I got his Factory example to load and build/run.
I see how Factories must reference a .GO not stored in a collection. That sort of makes sense as these are, I guess, parent objects.
However, I deleted the factory reference in his prototype field which was /main/ghost.go and then opened the … dialog to select it again. No dice. Empty. Remove . Nothing. Typed ghost, nothing, typed ghost.go nothing, Typed /main/ghost.go nothing (OK is still ghosted).
If I go to the field (not the dialog) in the properties and type /main/ghost.go it works. I also typed in other files, and other elements like ghost.go without /main here just to see what would happen and it didn’t work (expected).
So for me it seems if I type the exact resource file location it will populate and work, but if I use the search and select dialog it does not.
I could post screenshots but they’re redundant.
I think I figured it out - I had changed my working sets in that dialog - probably trying to figure out something else before in terms of referencing and attaching items to game objects. Not sure yet - but is this part of the file dialog well explained in the documentation? I changed it back to Window Working Sets and things got better… - still learning this all…
Oh, I’ve never even noticed the Working Set drop down and I’m 100% sure I have never modified it. I don’t think you’re supposed to fiddle with the working sets
One thing I just noticed, and it’s the type of rookie mistake I’m making plenty of… For this page: http://www.defold.com/manuals/2dgraphics/ it might be good to add a note that says “SAVE YOUR ATLAS” first before adding images to a sprite as they won’t populate the dropdown list in the sprite properties box until you save the atlas changes. I know this is easily overcome, but small things like that in the documentation add a level of detail and support that can help n00bs like me.

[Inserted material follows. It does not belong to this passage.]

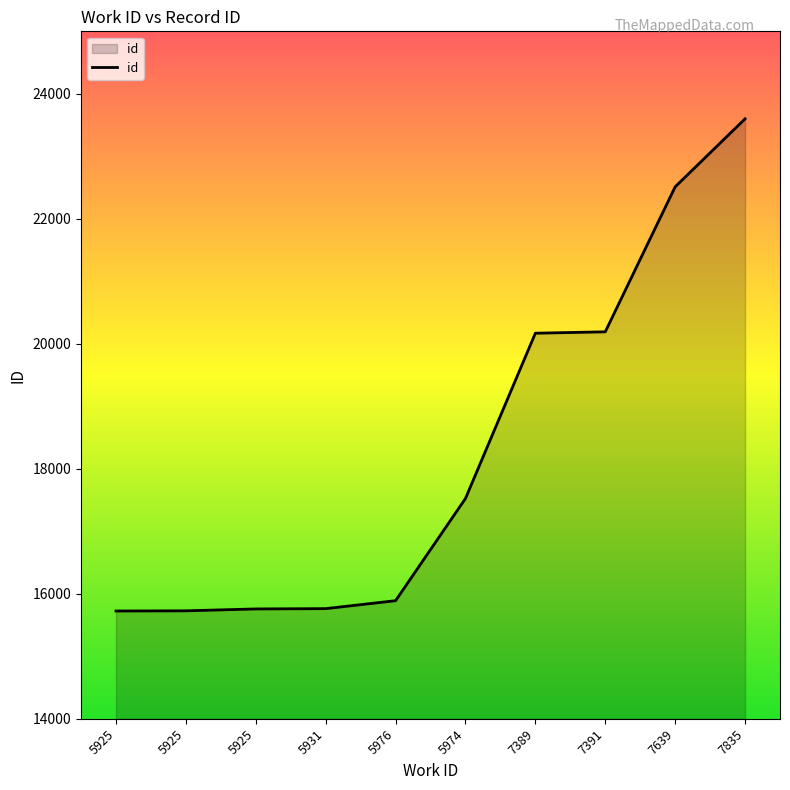

Does the chart have visible grid lines?

No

I’ve already broken the first rule of Defold Club.
So I’ve got this all working. Not too difficult but now something more problematic - what is the easiest way to detect a touch on a specific sprite be it with the mouse or touch.? Is there no easy way to deal with determining an mouseover/touch event to any given sprint via the on-input? I see in other tutorials like the Magic Link tutorial, they’re just doing a quick grid calculation but that wouldn’t work for things no on a grid structure.
Good point. You’re not the first to forget to save first. @sicher, do we mention this anywhere in the manual? (I know it will not matter in the new editor, but until then it might be worth mentioning)
There is no out of the box detection of input on a sprite in the same way as there is gui.pick_node(). You can read the size of a sprite and bake the whole thing into a helper function of some kind, but it’s hard to make anything generic since you can modify the render script and set a totally different view, projection and other things you’d need to take into account. If you have a collision object on the sprite you could probably also do something with a collision object that you spawn/move to the position of the mouse and then check for a collision with your sprites.
Ok, that’s what I thought. For now I was just picking a target box within the general bounding box of the sprite and that may be good enough in terms of what I want to do. I had thought of using a collision object, but that might not work well for grabbing and moving an object on the screen. While it would help in some respects for irregular shaped objects, it seems like a lot of work for not much gain. What it might be useful for though is avoiding objects that when placed down are otherwise overlapping. I think what I’m building toward is a generic function that makes it possible to test for different things like this when moving around objects on the screen for drag and drop interactions. Food for thought… Thx.